Il marque une pause. "Je suis un épicurien qui se retient. J'aime bien manger, j'aime bien vivre. Profiter du moment présent". Il nuance : "Je suis un épicurien rationnel, je ressens les choses de manière très émotionnelle, mais au fil du temps, ma raison a domestiqué mes émotions, assure-t-il. J'ai tout le temps envie de dire ce que je pense. Mais ma raison arrive aujourd'hui à me faire peser les mots avant de parler"...

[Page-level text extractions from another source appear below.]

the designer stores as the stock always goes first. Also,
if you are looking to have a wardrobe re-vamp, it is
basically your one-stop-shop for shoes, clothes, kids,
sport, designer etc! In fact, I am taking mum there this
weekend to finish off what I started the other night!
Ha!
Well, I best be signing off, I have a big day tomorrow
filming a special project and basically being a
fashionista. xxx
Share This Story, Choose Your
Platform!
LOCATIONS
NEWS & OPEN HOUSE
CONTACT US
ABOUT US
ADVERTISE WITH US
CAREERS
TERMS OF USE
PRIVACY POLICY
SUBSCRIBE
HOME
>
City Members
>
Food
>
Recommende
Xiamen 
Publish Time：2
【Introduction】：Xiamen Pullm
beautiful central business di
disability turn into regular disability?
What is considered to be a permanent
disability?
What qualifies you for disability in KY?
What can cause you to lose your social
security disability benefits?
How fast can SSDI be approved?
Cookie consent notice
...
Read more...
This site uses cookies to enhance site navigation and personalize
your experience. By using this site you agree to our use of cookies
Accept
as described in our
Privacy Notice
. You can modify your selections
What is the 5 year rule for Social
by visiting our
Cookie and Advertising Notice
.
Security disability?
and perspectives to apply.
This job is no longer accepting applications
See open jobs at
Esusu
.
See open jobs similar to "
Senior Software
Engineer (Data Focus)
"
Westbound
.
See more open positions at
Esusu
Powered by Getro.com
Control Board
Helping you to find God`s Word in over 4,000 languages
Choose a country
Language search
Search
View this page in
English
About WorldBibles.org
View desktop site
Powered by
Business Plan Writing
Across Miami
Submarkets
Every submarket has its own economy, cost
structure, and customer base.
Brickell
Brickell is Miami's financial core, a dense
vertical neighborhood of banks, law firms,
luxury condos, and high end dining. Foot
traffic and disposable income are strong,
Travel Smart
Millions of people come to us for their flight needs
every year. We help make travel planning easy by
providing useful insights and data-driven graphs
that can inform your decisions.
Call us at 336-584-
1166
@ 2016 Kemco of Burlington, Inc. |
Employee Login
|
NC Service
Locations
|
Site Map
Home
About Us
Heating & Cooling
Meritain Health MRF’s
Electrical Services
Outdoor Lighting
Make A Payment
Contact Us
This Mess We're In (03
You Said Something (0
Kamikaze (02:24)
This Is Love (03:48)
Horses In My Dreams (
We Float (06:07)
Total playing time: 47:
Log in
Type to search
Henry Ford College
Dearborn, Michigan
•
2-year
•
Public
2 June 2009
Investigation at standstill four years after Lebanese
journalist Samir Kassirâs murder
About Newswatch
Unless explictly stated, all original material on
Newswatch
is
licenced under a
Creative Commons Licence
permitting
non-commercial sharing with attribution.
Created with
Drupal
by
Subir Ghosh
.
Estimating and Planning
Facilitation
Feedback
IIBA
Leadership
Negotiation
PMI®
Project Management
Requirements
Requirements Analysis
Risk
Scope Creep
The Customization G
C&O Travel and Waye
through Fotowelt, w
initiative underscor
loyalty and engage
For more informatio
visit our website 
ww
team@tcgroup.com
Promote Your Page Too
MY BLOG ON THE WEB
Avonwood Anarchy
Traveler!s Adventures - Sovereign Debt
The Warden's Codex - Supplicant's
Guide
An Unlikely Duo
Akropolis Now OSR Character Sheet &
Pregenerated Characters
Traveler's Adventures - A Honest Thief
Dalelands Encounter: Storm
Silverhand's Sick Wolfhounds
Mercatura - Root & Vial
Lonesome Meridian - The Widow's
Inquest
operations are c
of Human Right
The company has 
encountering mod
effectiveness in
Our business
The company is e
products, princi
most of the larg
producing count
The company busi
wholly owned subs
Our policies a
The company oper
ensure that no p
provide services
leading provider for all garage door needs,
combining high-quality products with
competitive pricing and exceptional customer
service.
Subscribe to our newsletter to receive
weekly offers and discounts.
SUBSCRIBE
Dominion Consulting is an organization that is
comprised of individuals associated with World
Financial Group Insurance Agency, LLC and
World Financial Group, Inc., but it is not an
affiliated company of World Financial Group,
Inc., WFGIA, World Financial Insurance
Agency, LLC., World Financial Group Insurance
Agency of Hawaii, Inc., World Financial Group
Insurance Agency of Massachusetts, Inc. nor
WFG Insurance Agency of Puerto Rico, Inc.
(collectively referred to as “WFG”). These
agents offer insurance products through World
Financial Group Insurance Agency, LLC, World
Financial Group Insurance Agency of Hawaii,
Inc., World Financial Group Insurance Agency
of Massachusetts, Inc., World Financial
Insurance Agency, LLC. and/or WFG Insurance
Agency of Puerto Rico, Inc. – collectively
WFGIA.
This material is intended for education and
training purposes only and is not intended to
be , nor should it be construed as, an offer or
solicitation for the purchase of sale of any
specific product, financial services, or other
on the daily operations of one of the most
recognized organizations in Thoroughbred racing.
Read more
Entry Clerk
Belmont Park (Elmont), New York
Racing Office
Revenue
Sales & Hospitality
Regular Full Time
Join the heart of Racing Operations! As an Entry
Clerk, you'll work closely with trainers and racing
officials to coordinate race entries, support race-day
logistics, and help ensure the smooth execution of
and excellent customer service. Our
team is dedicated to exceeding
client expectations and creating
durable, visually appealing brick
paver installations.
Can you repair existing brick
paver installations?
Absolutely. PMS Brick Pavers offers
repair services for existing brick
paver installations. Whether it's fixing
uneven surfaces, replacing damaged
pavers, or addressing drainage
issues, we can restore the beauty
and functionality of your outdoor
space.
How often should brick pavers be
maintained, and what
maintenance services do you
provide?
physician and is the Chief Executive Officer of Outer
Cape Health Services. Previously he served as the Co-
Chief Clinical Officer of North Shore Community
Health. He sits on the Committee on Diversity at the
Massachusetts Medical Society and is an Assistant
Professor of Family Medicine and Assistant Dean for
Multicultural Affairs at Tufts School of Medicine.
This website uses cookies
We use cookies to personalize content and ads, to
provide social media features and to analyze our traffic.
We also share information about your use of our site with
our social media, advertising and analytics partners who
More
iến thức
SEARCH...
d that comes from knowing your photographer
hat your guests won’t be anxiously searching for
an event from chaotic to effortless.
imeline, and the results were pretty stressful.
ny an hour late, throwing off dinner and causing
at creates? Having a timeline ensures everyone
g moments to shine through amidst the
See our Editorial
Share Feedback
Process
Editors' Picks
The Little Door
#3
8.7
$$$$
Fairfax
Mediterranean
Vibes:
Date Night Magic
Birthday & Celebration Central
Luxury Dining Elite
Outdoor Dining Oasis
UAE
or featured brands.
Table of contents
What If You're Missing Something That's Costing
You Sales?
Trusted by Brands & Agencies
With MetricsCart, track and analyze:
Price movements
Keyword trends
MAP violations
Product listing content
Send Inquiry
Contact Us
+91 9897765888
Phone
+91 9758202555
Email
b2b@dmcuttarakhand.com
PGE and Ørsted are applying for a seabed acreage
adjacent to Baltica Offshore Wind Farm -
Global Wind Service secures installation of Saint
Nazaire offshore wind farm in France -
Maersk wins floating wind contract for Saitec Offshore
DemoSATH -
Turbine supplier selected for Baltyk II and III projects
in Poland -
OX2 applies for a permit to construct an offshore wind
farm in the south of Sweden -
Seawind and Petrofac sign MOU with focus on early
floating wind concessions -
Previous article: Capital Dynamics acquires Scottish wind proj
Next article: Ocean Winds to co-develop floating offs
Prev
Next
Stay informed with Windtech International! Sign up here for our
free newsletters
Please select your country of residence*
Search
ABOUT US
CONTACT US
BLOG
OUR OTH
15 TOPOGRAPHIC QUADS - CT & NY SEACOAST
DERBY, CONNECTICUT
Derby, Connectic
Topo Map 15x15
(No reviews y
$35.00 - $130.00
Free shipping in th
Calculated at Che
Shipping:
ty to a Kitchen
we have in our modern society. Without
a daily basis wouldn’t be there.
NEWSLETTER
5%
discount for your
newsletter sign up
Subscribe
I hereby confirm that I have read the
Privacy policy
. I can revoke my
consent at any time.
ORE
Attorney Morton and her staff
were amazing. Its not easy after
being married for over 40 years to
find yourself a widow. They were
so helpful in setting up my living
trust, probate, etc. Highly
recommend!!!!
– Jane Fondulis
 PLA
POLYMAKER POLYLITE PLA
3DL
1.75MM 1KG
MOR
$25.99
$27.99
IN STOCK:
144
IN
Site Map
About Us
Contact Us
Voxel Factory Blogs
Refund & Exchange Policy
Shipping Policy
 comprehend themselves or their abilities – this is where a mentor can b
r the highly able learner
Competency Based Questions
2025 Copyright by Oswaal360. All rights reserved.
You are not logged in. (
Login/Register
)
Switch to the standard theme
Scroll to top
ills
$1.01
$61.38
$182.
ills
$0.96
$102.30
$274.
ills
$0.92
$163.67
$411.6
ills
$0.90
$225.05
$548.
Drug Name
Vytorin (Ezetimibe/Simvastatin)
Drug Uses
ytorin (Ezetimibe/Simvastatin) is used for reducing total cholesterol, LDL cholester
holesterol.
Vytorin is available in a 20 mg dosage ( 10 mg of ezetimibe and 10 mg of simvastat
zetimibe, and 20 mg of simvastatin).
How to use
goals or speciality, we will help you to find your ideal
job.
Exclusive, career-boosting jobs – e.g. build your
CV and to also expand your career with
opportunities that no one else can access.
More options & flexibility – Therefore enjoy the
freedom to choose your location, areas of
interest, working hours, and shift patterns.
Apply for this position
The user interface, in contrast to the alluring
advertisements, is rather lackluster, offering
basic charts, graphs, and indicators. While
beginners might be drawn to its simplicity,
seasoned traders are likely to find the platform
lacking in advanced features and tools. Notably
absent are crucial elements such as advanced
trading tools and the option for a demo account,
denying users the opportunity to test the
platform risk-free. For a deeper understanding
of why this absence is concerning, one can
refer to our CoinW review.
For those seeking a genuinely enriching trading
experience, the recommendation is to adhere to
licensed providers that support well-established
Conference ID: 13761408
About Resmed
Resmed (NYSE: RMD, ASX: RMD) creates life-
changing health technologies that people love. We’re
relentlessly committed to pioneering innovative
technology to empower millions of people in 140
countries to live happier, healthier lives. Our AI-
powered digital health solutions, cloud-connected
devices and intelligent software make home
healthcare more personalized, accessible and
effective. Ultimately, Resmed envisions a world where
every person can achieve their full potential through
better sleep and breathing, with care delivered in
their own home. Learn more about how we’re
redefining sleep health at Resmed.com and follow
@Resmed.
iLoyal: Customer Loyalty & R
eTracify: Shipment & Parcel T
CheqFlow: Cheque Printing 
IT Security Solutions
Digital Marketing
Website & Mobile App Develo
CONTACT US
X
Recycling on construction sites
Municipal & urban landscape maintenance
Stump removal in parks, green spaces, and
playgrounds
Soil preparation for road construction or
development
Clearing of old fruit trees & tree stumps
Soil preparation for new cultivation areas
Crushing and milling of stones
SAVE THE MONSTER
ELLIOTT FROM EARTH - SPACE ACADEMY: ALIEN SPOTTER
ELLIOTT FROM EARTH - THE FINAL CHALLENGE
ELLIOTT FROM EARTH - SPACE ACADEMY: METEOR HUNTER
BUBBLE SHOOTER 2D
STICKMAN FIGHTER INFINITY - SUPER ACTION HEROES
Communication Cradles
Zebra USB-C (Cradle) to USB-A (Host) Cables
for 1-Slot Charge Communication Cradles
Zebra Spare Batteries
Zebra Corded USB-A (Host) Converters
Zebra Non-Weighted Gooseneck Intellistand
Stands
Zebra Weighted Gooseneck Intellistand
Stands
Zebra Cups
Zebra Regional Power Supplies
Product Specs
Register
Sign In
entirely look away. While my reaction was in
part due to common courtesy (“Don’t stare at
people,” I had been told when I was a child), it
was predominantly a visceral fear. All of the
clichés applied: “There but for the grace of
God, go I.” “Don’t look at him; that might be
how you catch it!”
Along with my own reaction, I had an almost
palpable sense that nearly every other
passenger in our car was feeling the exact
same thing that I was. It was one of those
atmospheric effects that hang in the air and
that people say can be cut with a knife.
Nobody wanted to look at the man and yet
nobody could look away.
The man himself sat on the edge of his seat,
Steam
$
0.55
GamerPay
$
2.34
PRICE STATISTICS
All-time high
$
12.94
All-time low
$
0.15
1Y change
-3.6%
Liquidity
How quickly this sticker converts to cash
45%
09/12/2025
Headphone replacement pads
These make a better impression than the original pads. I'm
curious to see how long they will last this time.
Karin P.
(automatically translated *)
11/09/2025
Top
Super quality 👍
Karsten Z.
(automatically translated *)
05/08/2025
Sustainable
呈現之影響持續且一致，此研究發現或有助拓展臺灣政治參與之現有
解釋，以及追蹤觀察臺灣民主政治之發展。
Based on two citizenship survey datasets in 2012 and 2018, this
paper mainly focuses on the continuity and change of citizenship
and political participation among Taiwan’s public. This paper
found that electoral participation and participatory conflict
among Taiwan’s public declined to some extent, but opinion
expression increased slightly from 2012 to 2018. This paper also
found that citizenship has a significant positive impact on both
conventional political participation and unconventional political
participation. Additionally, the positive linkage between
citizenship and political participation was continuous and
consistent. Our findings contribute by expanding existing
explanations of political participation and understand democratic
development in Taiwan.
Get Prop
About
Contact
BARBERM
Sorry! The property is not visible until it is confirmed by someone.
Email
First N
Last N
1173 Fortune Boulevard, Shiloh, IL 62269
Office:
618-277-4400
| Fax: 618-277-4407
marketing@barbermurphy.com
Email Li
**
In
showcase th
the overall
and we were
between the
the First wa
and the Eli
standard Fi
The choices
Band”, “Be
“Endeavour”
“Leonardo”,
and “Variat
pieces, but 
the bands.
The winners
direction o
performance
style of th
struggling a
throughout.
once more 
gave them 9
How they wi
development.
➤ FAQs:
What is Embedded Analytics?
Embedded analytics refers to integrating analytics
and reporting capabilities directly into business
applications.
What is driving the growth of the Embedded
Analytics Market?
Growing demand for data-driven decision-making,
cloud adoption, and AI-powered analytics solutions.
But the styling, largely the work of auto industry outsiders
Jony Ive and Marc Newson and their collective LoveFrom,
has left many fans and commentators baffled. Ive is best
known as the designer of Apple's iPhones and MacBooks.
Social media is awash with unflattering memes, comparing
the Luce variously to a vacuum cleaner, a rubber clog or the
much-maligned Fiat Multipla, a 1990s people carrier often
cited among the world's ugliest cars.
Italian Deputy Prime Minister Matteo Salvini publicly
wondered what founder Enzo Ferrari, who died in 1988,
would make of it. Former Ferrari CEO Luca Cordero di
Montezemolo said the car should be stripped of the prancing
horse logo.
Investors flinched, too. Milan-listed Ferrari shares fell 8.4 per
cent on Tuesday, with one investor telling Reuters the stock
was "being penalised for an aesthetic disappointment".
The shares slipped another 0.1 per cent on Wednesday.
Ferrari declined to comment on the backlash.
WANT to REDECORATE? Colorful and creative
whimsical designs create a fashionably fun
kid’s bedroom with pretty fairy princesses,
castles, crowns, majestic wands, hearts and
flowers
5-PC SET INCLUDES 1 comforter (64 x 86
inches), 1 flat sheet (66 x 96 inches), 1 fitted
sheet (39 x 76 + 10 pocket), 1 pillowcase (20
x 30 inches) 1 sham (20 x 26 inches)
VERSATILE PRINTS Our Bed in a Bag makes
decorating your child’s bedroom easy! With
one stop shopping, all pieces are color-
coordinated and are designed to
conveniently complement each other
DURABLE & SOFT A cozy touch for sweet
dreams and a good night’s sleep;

Ça étonne. Lui, Louis Michel, dit avoir été "un énorme timide". "Je suis encore, aujourd'hui, quelqu'un de pudique. Je ne suis plus timide, je me suis soigné. Même à mes débuts en politique, jusqu'à 32 ans, j'étais timide. C'est le pouvoir fascinant du verbe qui m'a libéré. J'en suis convaincu. Le verbe est l'élément principal de la séduction, aucun autre ne surpasse celui-là. Le verbe et le regard aussi. Ce n'est pas la beauté plastique. Cette beauté-là, elle peut attirer, ou repousser. Moi, s'enflamme-t-il, je fonctionne à l'instinct". L'instinct, donc. "Certains fonctionnent à l'instinct sans se rendre compte qu'ils n'en ont pas. L'instinct, c'est d'abord une formidable expérience de la vie. Celui qui s'est pris des baffes, des humiliations, des frustrations. Etre à même de comprendre la souffrance de l'autre permet d'avancer et de compatir".

Il regarde "pas mal" la télévision. Les infos sur TV5 Monde, Arte aussi. Et puis, Louis Michel "adore tout ce qui est films comiques". Et "pas ce qui est compliqué". Il craque pour De Funès : "J'ai tout vu vingt fois", dit-il en mimant une scène où Louis (le comique) joue un curé. Il rit, puis cite "Les tontons flingueurs", Blier, Bourvil et Patrick Dewaere.

Il termine, commande un café. Et met en avant l'une de ses "contradictions profondes". "Je considère les frontières, les nationalismes, les replis sur soi, comme mortifères. En tant qu'homme je suis totalement universaliste. Les frontières servent à savoir d'où on vient, c'est tout". Son arbre généalogique le rattache aux Espagnols. "Je ne vais certainement pas mourir pour une frontière".

Sa contradiction, donc. L'universaliste est "très attaché" à sa région. "J'aurais du mal, et c'est totalement irrationnel chez moi, à m'éloigner de ma région, avoue-t-il. Je suis planté là. Je me demande si je pourrais finir mes jours ailleurs que dans mon Brabant wallon. Je me suis déjà interrogé là-dessus. Je ne sais pas", souffle-t-il.

Et il conclut. "J'ai un problème avec la mort. Je ne dors pas beaucoup. Deux à trois heures par nuit. Pas plus. J'ai cette phobie de la mort et du noir qui m'empêche de m'endormir. Longtemps, je lutte contre le sommeil, longtemps j'ai détesté dormir dans le noir complet. Le noir, c'est la mort. Et donc, j'ai des problèmes avec ça. J'ai du mal à m'imaginer mourir loin de chez moi. Je me dis qu'une mort horrible, ce n'est pas tellement la nature de la mort, mais plutôt mourir loin de chez soi". Comme un sans-frontière-fixe.